Hold on, even those not with little knowledge of polymer drying are probably saying, temperature, pressure, etc are most likely related and in certain combinations will impact the drying time differently.
The set of variables may combine or interact to create a new variable that we should consider.
A simple DOE
When first learning about design of experiments we often learn about the simple example of three factors (variables) each with two levels (settings).
We can run 4 carefully constructed experiments and learn which of the three factors is causing the most change in the response. By design, we assume the three factors do not create any meaningful (significant) change to the response that is different than the change wrought by three factors under consideration.
In the polymer drying example, we may well suspect some impact of interactions, and the changes to the response are going to occur.
So, where do those results appear? And, is it possible to detect the interaction results?
We can answer the first question based on the design of the experiment. The second question is no, not unless we specifically take steps to measure the interaction term.
Confounding is when the effects of two or more factors are not separable.
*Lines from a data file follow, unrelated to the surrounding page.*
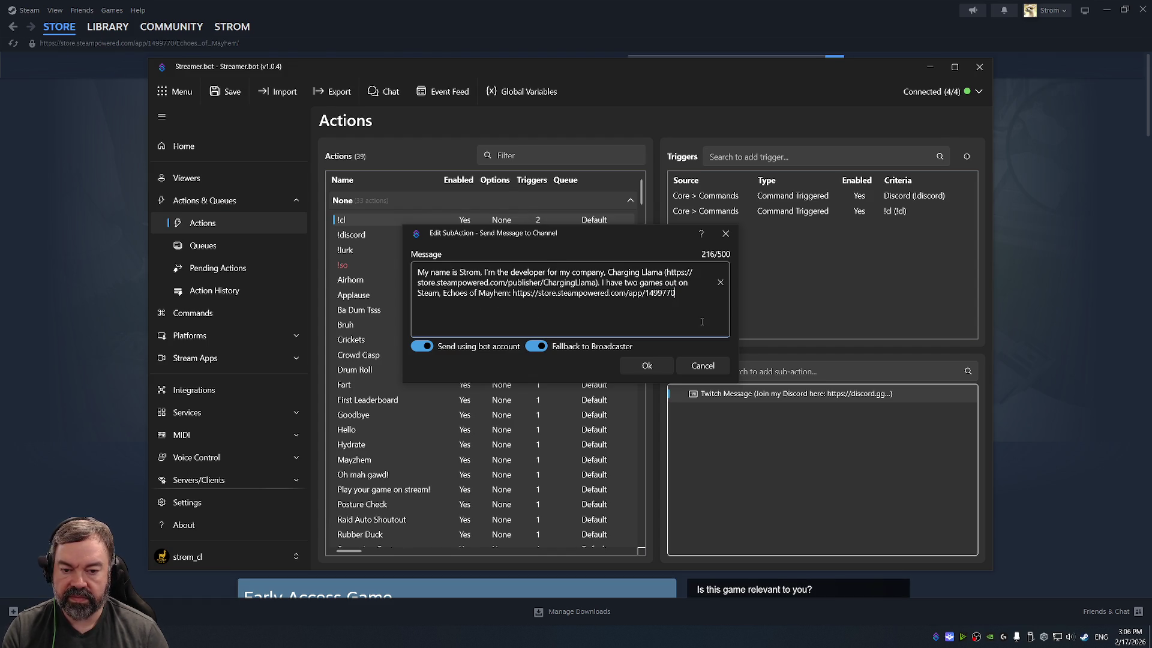
pyautogui.write(')')
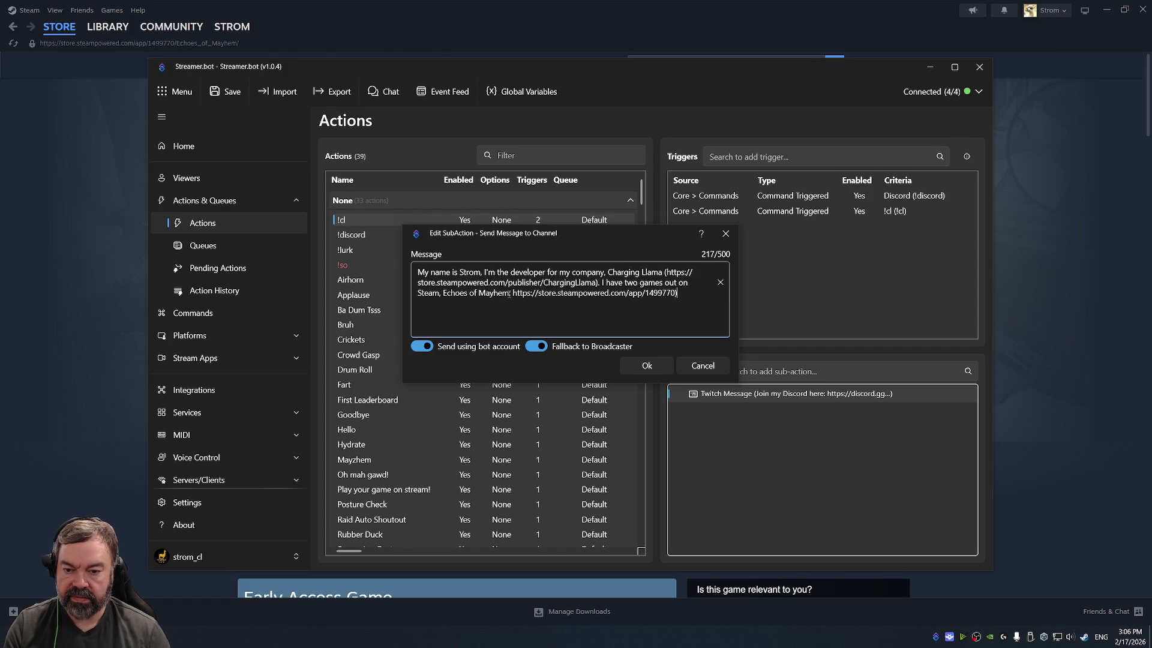
pyautogui.write('(')
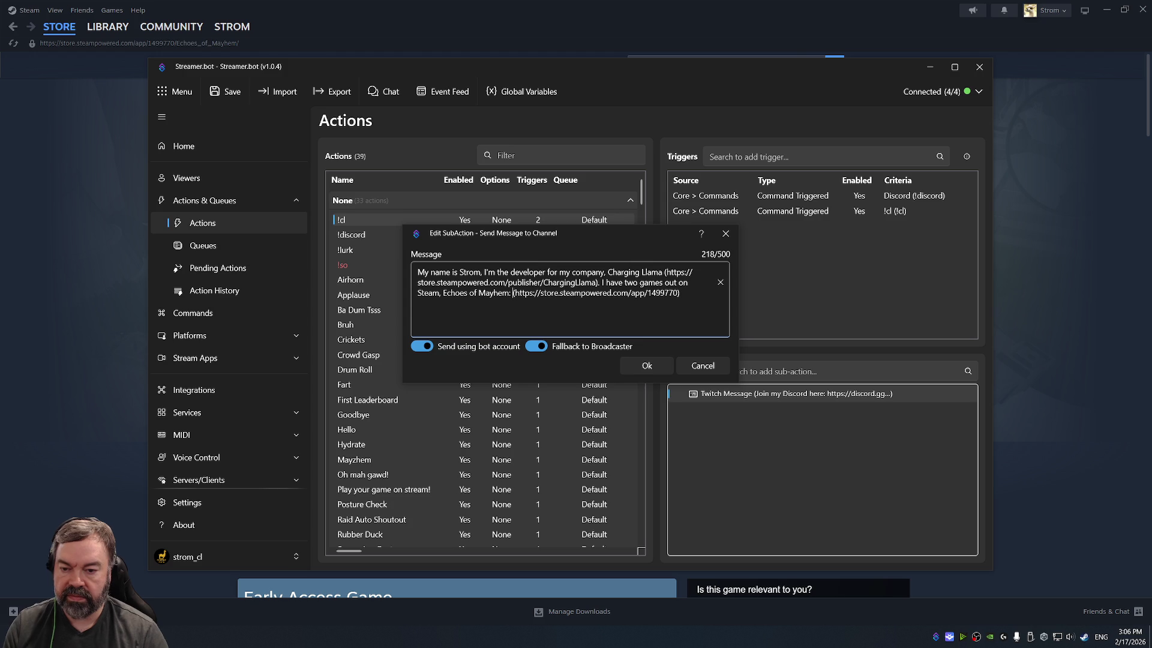
pyautogui.press('Left')
pyautogui.press('Left')
pyautogui.press('Left')
pyautogui.press('BackSpace')
pyautogui.write('a')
A factor may be the combination of two factors. For example, temperature and airflow rate may combine to create a new factor that as the temperature and airflow product changes the result changes which is separate from the impact on the result of just temperature or just airflow rate.
In the example of three factors in a simple DOE array, we would assign each factor to a column. Say temperature to column A, airflow rate to column B and humidity to column C. Given a Taguchi L4 design, the product of A and B is the interaction term for A and B and will add its influence to column C. Thus the response associated with humidity (column C) will include the response caused by the interaction of the temperature and airflow rate.
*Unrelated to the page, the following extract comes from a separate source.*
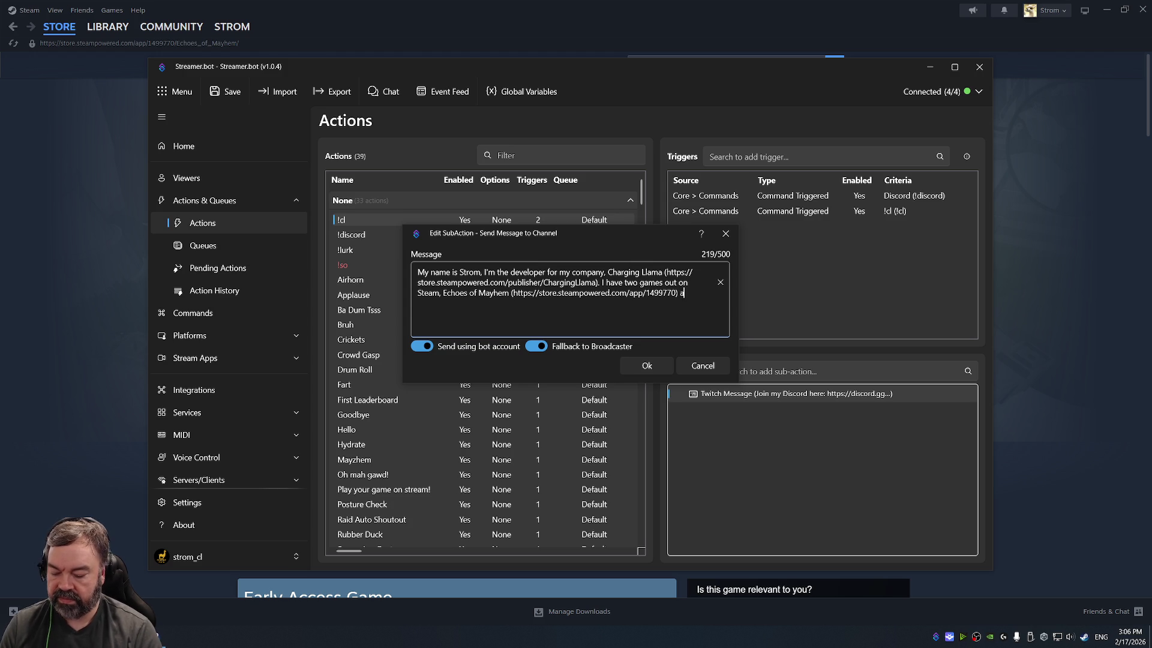
pyautogui.write('nd Surviv')
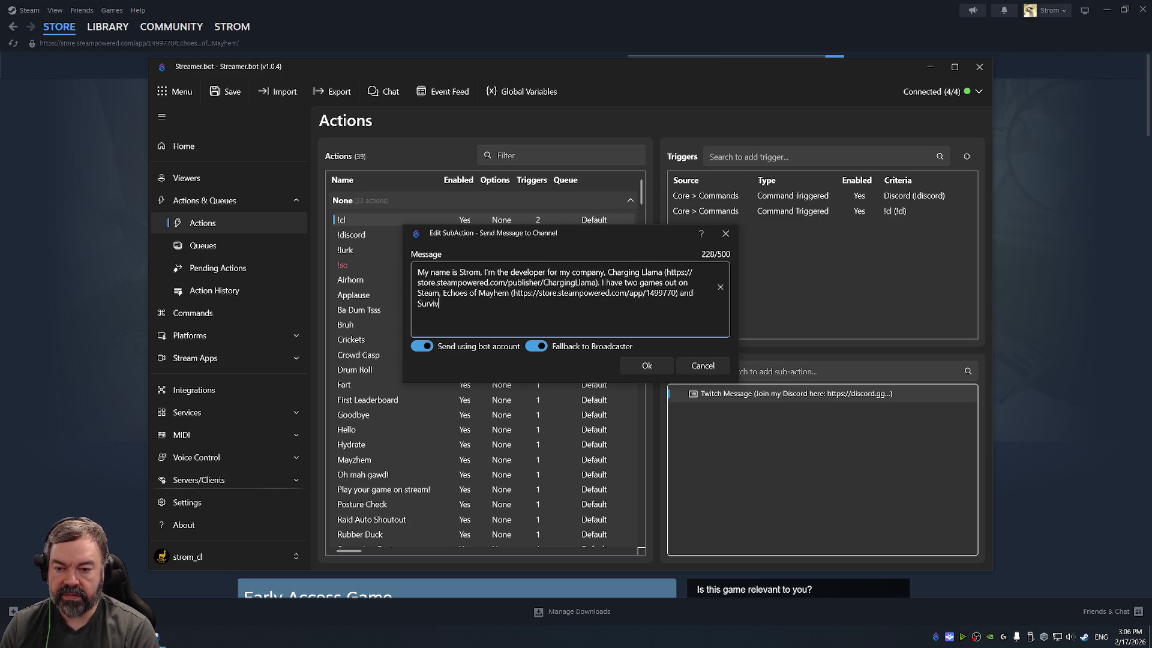
pyautogui.write('ors of Mayhem (')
It is this mixing of results that we are unable to separate that is confounding.
If we suspect that temperature and airflow rate may have a combined effect on the response, then we can create a design that does not include humidity in column C.
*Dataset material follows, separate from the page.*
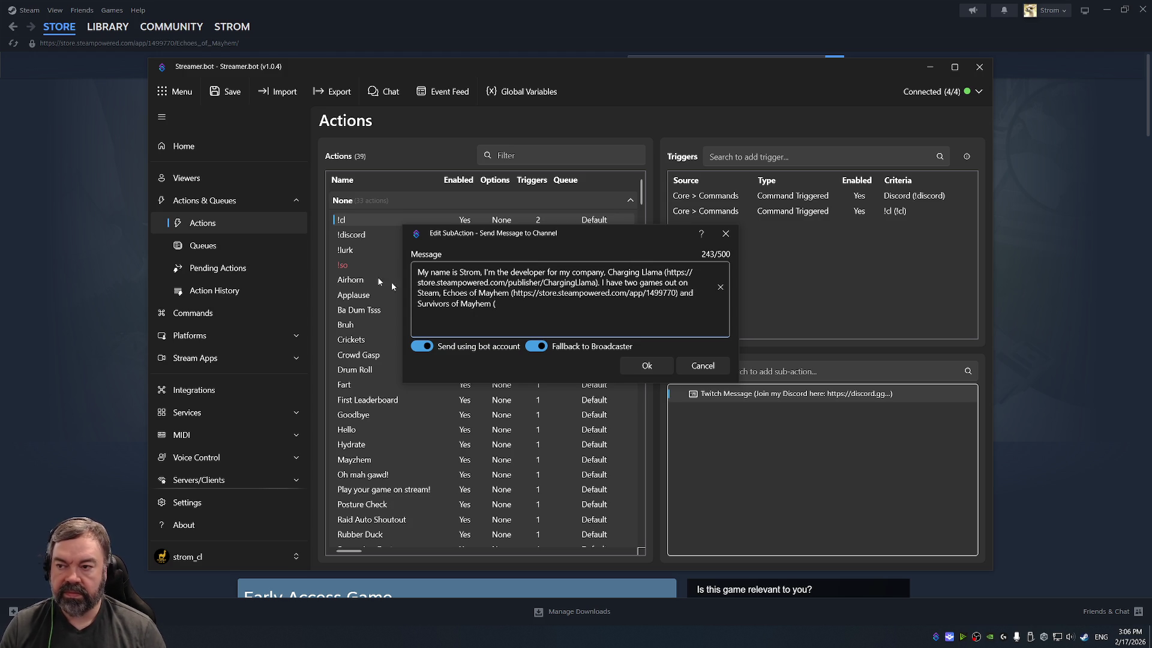
# Step: Return to the Steam library and open the Survivors of Mayhem game page
pyautogui.press('alt+Tab')
pyautogui.press('alt+Left')
pyautogui.press('alt+Left')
Instead, we assign temperature to column A and airflow rate to column B and assign the interaction term AB to column C. In the creation of the experiment the AB term is a factor. And the analysis will provide the response associated with AB without being confounded with humidity since humidity is not part of the experiment.
Each DOE design will have some amount of confounding thus it is important to consider interaction terms and where the response due to those terms will appear in the analysis.
Treating known or suspect interactions as factors permits you to avoid confusing results in your experiment.